>>>

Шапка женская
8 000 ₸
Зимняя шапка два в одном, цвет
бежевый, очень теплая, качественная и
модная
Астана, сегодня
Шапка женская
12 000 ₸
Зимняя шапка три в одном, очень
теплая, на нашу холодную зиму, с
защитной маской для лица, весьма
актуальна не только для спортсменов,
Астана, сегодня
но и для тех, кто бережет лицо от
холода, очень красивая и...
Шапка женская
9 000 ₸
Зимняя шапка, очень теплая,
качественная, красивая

<<<
>>>

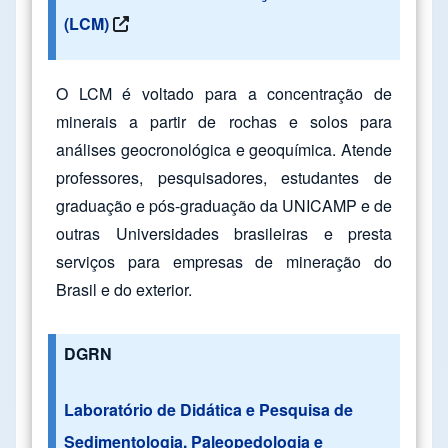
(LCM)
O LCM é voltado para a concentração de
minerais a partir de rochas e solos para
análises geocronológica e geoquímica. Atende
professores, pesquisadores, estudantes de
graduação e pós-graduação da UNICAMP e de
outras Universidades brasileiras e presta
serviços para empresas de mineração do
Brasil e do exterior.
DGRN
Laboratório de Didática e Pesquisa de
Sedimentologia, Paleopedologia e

<<<

- _WHAT IS NEEDED_: Throughout the records above, find the lines in which the word "одном" appears and return them.

- _REPLY_:
Зимняя шапка два в одном, цвет
Зимняя шапка три в одном, очень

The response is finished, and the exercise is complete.